Your task:
Nothing outside the range is wanted. Repeat exactly the lines below from the one with "extension does NOT:**" through the one with "493317 | 48.69 |".

Extracted entries:
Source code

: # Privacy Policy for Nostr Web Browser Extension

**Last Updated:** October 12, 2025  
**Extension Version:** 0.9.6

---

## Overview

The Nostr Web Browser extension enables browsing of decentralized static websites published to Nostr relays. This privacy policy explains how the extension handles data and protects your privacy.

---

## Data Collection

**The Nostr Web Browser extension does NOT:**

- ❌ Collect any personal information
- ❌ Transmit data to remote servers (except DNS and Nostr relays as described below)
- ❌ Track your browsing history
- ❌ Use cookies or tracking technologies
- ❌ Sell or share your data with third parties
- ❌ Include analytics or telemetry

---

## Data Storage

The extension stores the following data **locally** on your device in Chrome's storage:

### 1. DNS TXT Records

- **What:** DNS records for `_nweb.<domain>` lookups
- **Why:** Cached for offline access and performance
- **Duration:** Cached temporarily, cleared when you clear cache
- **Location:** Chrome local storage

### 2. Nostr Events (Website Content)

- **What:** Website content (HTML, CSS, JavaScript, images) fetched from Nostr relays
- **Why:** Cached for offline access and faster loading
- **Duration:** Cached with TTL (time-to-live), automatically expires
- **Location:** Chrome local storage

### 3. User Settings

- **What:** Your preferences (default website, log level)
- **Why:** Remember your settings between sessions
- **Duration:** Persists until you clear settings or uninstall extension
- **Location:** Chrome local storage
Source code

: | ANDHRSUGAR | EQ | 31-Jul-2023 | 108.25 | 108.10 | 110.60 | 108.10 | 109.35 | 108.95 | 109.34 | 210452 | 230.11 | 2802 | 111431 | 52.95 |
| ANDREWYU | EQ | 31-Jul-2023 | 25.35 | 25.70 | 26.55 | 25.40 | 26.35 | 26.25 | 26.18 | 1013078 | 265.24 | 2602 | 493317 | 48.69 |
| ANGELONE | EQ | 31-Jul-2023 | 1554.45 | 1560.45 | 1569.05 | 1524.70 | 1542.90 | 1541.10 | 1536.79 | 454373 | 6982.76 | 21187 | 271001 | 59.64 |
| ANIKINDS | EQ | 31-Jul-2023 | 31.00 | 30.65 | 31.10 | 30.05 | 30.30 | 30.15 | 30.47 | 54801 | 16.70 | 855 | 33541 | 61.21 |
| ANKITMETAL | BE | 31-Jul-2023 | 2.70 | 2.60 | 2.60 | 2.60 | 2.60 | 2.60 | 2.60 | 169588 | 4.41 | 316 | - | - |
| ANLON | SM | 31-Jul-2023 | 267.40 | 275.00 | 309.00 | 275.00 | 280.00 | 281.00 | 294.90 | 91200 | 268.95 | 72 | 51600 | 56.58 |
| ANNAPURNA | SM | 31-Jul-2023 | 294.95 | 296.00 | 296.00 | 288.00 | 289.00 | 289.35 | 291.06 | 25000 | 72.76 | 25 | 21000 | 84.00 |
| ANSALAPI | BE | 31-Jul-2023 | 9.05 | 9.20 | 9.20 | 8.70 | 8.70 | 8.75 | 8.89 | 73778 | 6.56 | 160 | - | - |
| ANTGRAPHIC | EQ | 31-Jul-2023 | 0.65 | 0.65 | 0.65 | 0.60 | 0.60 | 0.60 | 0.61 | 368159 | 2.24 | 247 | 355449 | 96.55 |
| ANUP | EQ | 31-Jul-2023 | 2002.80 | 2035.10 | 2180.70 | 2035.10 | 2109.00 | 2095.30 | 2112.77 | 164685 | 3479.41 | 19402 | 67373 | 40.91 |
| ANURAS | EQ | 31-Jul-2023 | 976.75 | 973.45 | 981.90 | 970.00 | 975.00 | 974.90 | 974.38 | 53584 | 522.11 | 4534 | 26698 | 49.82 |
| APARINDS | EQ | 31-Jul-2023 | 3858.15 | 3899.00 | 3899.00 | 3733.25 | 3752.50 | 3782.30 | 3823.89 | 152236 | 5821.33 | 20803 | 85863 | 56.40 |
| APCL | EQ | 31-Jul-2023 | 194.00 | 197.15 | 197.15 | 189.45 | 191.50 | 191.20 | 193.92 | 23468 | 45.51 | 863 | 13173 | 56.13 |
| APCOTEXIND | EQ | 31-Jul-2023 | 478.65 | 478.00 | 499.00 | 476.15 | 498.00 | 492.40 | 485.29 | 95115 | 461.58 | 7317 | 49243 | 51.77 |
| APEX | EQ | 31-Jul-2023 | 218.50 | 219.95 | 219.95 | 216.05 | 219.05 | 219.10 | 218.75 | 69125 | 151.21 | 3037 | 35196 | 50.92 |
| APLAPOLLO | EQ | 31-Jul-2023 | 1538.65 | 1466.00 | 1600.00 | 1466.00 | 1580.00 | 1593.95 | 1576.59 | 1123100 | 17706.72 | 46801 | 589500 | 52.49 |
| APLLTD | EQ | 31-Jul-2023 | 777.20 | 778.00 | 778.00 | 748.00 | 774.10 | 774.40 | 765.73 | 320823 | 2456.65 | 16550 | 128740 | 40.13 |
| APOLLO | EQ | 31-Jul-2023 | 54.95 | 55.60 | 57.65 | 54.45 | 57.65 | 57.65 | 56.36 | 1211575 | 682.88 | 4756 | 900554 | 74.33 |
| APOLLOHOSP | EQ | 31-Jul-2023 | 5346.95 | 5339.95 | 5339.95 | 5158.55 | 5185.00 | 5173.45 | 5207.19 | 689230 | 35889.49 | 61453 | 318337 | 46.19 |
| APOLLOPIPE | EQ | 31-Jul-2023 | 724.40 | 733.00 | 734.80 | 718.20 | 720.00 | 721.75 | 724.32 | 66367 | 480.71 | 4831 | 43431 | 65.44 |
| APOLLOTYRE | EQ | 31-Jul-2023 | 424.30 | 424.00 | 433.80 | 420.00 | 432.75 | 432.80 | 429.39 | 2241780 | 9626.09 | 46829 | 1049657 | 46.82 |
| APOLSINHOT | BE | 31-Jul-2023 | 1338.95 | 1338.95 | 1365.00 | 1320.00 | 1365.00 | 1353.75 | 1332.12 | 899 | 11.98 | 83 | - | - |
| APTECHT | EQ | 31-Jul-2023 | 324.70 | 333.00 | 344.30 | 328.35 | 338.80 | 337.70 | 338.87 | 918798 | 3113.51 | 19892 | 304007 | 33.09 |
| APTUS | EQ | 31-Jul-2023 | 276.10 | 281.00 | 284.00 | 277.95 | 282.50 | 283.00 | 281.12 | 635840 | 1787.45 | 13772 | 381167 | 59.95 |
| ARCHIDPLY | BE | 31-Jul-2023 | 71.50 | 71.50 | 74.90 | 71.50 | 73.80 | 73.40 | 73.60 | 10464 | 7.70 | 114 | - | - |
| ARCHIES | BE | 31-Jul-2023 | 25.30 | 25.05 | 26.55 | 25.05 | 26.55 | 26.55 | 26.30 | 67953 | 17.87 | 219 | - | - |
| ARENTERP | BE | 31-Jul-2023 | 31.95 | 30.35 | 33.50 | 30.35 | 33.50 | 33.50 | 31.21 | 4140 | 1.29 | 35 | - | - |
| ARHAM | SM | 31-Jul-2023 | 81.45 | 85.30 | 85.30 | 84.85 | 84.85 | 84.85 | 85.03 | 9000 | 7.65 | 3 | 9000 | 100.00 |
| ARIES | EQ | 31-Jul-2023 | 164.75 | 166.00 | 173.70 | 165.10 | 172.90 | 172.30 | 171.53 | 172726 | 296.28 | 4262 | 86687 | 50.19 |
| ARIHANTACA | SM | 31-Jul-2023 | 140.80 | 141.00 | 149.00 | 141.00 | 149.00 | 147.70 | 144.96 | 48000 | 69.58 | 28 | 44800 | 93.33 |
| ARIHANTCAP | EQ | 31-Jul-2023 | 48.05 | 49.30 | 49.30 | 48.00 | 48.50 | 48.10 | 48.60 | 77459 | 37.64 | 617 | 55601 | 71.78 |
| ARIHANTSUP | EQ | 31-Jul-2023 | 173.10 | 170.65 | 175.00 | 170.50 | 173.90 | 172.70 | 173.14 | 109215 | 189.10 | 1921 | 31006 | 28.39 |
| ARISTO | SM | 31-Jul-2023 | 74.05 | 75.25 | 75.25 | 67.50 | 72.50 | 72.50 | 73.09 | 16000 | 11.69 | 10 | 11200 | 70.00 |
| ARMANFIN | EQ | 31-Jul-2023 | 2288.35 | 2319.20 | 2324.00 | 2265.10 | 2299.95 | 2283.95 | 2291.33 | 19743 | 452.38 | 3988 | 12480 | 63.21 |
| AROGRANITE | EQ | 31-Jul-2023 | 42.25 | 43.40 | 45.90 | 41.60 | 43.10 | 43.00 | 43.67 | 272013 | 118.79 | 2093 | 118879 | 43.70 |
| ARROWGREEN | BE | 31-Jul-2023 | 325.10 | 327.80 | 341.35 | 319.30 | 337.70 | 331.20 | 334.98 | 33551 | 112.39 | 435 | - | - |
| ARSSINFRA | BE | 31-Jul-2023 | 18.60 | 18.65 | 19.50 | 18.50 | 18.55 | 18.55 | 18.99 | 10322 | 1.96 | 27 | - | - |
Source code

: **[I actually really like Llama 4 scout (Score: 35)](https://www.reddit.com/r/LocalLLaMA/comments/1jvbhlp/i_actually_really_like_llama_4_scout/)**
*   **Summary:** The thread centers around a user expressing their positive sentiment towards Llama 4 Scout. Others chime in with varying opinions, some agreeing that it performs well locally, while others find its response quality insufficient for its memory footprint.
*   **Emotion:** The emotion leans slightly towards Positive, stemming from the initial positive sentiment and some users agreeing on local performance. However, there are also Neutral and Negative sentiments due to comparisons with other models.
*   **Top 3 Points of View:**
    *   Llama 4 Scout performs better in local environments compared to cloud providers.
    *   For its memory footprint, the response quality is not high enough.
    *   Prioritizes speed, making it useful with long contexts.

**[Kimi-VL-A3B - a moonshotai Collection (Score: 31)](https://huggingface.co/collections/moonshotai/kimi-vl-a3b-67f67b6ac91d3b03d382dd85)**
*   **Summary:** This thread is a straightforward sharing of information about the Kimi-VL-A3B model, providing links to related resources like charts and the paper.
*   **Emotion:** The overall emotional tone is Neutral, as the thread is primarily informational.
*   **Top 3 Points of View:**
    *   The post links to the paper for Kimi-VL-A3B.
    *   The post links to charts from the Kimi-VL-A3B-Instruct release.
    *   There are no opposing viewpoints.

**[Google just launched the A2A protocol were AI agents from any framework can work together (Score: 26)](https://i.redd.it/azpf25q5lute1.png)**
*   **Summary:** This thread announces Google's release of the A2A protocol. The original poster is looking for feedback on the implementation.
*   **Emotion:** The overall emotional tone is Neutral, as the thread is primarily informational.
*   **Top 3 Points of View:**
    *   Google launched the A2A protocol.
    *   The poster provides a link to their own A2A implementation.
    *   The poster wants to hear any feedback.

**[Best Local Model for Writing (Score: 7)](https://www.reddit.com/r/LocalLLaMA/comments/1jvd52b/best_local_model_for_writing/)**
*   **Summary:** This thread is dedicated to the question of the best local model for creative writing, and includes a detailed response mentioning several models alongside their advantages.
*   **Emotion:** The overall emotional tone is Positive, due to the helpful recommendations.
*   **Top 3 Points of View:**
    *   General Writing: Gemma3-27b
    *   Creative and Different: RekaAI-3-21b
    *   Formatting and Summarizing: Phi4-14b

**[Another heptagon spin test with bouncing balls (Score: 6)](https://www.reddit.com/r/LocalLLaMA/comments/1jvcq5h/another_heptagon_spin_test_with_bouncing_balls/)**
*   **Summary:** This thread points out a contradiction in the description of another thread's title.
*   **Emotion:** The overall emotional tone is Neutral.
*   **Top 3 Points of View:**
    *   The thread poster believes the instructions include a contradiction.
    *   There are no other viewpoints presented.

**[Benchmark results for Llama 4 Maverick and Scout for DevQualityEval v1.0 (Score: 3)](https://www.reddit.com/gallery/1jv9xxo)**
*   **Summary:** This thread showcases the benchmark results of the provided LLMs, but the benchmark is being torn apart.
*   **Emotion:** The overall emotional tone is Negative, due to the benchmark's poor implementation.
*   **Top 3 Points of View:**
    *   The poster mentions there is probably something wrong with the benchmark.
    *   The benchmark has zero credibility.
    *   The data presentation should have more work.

Exercise result:
**The Nostr Web Browser extension does NOT:**

- ❌ Collect any personal information
- ❌ Transmit data to remote servers (except DNS and Nostr relays as described below)
- ❌ Track your browsing history
- ❌ Use cookies or tracking technologies
- ❌ Sell or share your data with third parties
- ❌ Include analytics or telemetry

---

## Data Storage

The extension stores the following data **locally** on your device in Chrome's storage:

### 1. DNS TXT Records

- **What:** DNS records for `_nweb.<domain>` lookups
- **Why:** Cached for offline access and performance
- **Duration:** Cached temporarily, cleared when you clear cache
- **Location:** Chrome local storage

### 2. Nostr Events (Website Content)

- **What:** Website content (HTML, CSS, JavaScript, images) fetched from Nostr relays
- **Why:** Cached for offline access and faster loading
- **Duration:** Cached with TTL (time-to-live), automatically expires
- **Location:** Chrome local storage

### 3. User Settings

- **What:** Your preferences (default website, log level)
- **Why:** Remember your settings between sessions
- **Duration:** Persists until you clear settings or uninstall extension
- **Location:** Chrome local storage
Source code

: | ANDHRSUGAR | EQ | 31-Jul-2023 | 108.25 | 108.10 | 110.60 | 108.10 | 109.35 | 108.95 | 109.34 | 210452 | 230.11 | 2802 | 111431 | 52.95 |
| ANDREWYU | EQ | 31-Jul-2023 | 25.35 | 25.70 | 26.55 | 25.40 | 26.35 | 26.25 | 26.18 | 1013078 | 265.24 | 2602 | 493317 | 48.69 |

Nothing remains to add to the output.